Qualcomm is rumored to be paying 2-2.5% per chip instead of the 5-5.5% ARM sued them for (some sources claim it was 6-10%).
No matter how you slice up their handset and mobile divisions profits, the current cost is billions just to license an ISA.
Qualcomm could likely pay for most of their chip design costs with the amount of money they’re giving ARM. When contract renewal comes up, Qualcomm will be even more incentivized to move to RISC-V.
Apple has apparently been moving on chip soft cores to RISC-V. At some point (probably around renewal time), they’re likely to want to save money by switching to RISC-V too.
There are even rumors of ARM working on RISC-V cores (I’d guess smaller cores to compete with SiFive).
There’s an economic incentive to change and the only blocker is ARM inertia, but making ARM emulate quickly on RISC-V is almost certainly easier than making x86 and all its weirdness/edge cases run on ARM.
Once the software is in place (getting close) and a competitive RISC-V phone chip exists, I suspect the conversion will be very fast.

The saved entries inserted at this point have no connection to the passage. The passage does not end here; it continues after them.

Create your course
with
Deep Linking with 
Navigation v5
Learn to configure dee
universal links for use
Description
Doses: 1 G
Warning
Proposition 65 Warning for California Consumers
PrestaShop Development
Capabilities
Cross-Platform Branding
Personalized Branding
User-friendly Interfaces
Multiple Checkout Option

> the current cost is billions just to license an ISA.
It used to be that instruction sets were not copyrightable, and you had to resort to implementation patents to extract money (e.g. the MIPS vs Lexra case https://www.eetimes.com/mips-technologies-sues-lexra-for-pat... )
Apple probably pays a lot less than Qualcomm? They have a unique (details unknown) license. They have a license to 2040 now too: https://www.macrumors.com/2023/09/06/apple-inks-new-deal-arm...
I do write RISC-V, x86_64 assembly, and I had to code a bit of ARM64 assembly (because of an old RPI).
Well, could not really make the difference between RISC_V and ARM64.